§ Exercise brief:
I would like each line of the data that holds the word "Cystadenocarcinoma" copied out.

Source records
□ □ □ □ □ □ □

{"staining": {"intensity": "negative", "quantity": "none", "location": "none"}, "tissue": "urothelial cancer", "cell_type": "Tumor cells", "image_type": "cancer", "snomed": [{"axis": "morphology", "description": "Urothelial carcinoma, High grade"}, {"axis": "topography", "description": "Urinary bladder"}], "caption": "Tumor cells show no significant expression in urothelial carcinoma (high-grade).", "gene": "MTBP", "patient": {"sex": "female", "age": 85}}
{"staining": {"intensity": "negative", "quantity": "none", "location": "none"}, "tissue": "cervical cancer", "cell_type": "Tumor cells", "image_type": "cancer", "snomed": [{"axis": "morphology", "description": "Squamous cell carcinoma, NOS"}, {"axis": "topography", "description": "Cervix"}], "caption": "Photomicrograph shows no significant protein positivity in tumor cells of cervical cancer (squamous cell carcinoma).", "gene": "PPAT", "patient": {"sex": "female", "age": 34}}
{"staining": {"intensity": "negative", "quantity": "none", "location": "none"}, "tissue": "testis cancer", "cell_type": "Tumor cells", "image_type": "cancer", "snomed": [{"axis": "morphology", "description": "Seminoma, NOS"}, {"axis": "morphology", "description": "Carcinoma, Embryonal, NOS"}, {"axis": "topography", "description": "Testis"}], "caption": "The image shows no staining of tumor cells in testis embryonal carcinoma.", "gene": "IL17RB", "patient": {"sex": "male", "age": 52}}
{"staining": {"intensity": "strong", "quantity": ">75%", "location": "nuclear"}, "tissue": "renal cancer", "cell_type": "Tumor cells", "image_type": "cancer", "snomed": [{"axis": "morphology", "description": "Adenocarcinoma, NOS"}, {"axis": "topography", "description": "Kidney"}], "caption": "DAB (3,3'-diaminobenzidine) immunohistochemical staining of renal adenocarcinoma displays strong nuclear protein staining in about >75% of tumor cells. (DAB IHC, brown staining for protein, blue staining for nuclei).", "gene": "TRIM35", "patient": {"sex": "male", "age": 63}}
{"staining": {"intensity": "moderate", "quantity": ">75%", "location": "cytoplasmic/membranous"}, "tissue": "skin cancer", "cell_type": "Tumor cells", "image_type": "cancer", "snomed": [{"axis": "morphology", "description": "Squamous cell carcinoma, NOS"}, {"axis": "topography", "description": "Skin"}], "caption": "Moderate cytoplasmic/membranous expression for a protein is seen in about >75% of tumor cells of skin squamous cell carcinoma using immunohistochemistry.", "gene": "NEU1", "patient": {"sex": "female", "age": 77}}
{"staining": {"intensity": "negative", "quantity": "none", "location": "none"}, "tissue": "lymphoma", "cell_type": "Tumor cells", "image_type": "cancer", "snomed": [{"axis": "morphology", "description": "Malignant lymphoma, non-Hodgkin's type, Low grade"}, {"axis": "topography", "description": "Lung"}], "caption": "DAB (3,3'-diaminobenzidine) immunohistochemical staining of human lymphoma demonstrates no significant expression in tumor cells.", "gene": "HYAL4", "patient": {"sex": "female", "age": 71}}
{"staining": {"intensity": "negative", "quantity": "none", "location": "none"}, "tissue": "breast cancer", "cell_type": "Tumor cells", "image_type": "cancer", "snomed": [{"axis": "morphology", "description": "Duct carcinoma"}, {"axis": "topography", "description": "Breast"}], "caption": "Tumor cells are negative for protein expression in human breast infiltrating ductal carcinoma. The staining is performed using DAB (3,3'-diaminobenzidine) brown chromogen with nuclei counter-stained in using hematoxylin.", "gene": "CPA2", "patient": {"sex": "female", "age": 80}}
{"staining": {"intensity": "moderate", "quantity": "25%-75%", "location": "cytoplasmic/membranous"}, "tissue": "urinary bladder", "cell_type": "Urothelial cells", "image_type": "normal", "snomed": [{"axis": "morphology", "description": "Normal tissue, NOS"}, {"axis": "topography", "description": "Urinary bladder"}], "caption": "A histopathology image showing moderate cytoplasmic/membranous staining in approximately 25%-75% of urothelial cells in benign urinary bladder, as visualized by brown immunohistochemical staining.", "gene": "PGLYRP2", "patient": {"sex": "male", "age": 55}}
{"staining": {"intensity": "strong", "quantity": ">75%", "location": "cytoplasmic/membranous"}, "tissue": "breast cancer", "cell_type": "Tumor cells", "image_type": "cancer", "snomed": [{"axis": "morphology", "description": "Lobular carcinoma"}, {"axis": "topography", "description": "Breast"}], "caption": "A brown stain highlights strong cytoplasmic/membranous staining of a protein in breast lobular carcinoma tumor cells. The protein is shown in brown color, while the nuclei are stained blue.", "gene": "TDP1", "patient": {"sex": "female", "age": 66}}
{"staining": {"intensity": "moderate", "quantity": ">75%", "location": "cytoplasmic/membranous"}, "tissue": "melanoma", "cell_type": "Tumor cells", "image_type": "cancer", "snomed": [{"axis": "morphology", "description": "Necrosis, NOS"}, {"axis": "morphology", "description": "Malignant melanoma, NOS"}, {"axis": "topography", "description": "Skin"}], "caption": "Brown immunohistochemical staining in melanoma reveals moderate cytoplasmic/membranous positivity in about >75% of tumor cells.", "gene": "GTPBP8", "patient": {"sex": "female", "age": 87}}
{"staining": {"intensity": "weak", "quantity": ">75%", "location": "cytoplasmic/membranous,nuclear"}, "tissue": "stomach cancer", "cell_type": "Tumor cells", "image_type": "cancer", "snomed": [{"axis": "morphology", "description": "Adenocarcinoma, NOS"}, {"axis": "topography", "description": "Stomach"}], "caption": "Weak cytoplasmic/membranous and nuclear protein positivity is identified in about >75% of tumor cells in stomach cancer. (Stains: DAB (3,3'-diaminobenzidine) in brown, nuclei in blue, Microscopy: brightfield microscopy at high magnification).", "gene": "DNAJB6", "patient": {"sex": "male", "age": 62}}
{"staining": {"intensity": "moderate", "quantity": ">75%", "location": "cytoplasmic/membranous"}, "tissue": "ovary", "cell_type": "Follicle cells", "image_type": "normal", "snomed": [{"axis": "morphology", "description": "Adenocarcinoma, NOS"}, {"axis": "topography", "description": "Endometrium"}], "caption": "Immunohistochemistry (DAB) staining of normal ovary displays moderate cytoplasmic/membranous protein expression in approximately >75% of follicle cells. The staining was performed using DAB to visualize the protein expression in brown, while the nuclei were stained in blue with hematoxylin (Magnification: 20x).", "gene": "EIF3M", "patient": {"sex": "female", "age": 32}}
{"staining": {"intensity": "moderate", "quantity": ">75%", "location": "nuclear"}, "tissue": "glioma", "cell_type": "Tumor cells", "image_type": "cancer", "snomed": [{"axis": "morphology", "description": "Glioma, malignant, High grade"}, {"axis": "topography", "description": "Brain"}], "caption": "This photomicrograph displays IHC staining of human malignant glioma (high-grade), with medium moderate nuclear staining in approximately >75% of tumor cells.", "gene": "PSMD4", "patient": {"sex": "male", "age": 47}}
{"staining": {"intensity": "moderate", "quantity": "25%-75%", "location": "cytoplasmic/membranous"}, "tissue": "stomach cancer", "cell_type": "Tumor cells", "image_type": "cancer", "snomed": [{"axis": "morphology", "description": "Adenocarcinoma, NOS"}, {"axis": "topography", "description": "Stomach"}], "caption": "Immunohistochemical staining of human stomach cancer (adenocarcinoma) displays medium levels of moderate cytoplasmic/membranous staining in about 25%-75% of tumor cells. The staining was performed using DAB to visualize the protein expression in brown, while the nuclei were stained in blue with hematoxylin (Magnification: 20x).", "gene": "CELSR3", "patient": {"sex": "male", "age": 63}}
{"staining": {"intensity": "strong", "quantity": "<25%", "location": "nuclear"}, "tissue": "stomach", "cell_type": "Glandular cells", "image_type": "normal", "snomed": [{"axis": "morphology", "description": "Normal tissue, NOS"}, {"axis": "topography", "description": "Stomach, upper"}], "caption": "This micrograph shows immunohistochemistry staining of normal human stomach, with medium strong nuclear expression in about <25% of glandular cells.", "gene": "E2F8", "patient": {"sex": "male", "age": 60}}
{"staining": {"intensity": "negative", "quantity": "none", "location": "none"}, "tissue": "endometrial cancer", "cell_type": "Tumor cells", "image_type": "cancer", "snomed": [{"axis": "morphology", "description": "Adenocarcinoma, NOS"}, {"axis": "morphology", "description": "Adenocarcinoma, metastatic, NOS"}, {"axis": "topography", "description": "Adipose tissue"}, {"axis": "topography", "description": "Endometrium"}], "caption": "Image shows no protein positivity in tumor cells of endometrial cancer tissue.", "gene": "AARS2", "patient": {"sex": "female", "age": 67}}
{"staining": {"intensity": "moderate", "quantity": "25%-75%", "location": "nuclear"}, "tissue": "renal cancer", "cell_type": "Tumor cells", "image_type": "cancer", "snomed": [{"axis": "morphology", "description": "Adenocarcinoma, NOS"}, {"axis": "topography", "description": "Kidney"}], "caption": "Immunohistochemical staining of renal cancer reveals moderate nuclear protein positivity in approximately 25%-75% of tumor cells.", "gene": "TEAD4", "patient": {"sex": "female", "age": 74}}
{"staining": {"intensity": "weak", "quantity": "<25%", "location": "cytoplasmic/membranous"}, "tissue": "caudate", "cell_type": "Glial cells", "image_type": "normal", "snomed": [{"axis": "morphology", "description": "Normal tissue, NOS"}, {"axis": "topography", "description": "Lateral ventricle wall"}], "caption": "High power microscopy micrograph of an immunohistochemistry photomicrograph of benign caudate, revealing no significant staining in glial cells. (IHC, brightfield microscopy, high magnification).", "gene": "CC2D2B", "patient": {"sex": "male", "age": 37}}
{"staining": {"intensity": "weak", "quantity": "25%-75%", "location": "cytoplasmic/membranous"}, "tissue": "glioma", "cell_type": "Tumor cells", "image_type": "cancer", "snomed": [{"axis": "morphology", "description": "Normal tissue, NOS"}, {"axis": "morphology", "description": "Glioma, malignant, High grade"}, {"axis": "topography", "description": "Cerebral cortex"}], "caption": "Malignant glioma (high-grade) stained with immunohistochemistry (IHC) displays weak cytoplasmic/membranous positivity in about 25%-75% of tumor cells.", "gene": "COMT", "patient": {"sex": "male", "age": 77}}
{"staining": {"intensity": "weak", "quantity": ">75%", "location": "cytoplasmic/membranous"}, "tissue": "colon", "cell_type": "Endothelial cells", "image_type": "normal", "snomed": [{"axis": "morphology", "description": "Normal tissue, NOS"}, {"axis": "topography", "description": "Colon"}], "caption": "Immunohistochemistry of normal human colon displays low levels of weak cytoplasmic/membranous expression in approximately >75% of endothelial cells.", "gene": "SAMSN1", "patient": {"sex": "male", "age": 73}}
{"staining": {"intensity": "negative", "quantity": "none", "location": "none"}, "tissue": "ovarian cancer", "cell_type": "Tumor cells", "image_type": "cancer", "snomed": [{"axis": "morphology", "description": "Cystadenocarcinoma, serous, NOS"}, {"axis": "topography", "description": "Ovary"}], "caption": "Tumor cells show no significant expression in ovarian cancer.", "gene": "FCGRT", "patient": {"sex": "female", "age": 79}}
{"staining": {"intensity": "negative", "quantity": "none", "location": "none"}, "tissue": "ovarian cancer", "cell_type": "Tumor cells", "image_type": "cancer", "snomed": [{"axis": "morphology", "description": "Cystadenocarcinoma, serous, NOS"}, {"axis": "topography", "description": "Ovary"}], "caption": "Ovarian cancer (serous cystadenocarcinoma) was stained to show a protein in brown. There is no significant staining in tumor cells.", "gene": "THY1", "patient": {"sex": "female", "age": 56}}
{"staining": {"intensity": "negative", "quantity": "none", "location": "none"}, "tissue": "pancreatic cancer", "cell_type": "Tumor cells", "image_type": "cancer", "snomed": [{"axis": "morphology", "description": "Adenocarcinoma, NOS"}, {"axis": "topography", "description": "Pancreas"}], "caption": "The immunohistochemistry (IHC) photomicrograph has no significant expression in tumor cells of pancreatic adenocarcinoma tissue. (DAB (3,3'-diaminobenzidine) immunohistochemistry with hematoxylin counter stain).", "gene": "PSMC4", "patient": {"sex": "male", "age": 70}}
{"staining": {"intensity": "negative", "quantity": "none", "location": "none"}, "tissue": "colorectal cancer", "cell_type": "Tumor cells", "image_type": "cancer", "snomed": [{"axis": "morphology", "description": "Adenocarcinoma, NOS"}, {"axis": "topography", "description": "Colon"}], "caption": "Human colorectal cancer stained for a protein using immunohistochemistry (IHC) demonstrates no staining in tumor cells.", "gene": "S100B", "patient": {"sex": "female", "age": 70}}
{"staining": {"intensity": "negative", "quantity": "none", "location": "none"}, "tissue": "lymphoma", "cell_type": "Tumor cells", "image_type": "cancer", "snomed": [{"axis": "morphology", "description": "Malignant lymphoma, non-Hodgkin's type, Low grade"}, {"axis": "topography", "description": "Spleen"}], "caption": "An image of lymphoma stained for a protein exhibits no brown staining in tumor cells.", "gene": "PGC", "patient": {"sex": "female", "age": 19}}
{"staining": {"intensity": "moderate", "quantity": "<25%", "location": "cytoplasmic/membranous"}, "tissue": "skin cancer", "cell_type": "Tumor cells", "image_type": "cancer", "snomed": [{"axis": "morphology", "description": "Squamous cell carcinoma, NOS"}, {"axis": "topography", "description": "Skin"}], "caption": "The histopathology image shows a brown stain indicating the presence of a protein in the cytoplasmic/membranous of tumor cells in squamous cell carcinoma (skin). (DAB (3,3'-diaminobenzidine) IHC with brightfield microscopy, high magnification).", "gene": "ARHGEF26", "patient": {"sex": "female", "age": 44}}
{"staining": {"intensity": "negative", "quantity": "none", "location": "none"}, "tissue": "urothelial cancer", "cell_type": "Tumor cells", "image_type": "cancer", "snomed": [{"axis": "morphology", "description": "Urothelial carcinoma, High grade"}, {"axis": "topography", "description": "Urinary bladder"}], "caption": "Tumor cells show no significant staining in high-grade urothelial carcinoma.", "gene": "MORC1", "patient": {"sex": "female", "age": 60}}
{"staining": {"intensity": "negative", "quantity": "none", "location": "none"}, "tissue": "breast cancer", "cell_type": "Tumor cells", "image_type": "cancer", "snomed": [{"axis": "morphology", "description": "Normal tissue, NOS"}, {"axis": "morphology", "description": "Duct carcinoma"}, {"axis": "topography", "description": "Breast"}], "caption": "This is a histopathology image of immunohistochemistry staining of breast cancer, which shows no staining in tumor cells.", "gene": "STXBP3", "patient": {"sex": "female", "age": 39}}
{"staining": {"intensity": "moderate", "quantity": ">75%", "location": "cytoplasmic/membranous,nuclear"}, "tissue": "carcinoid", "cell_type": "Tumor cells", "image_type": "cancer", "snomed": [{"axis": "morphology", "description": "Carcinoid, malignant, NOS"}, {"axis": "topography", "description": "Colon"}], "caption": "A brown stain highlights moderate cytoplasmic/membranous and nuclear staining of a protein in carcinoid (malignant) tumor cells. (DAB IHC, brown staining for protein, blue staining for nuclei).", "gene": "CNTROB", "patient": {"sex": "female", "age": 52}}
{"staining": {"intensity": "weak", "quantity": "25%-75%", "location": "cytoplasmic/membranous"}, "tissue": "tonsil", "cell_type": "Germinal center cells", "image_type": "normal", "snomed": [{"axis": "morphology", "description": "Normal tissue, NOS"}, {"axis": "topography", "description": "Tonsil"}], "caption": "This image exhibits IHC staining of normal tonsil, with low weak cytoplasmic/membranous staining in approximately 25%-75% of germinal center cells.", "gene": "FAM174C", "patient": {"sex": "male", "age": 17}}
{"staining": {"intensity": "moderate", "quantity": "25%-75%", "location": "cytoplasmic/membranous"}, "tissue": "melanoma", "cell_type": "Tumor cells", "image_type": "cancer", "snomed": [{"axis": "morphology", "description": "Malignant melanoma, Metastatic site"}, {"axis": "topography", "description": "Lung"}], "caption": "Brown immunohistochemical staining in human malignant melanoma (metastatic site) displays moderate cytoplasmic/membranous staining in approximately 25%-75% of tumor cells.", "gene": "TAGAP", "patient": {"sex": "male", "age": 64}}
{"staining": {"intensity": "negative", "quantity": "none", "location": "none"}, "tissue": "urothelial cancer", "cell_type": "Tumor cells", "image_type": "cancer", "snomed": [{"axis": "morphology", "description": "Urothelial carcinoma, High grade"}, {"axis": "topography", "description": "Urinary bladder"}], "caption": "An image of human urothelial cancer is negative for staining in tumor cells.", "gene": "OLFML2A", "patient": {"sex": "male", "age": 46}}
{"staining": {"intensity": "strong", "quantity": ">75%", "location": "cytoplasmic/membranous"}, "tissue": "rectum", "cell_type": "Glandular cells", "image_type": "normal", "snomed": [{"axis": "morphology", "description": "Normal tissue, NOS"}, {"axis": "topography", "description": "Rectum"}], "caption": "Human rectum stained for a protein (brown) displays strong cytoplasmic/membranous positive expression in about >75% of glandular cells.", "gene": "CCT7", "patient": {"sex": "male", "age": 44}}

□ □ □ □ □ □ □

§ Written solution:
{"staining": {"intensity": "negative", "quantity": "none", "location": "none"}, "tissue": "ovarian cancer", "cell_type": "Tumor cells", "image_type": "cancer", "snomed": [{"axis": "morphology", "description": "Cystadenocarcinoma, serous, NOS"}, {"axis": "topography", "description": "Ovary"}], "caption": "Tumor cells show no significant expression in ovarian cancer.", "gene": "FCGRT", "patient": {"sex": "female", "age": 79}}
{"staining": {"intensity": "negative", "quantity": "none", "location": "none"}, "tissue": "ovarian cancer", "cell_type": "Tumor cells", "image_type": "cancer", "snomed": [{"axis": "morphology", "description": "Cystadenocarcinoma, serous, NOS"}, {"axis": "topography", "description": "Ovary"}], "caption": "Ovarian cancer (serous cystadenocarcinoma) was stained to show a protein in brown. There is no significant staining in tumor cells.", "gene": "THY1", "patient": {"sex": "female", "age": 56}}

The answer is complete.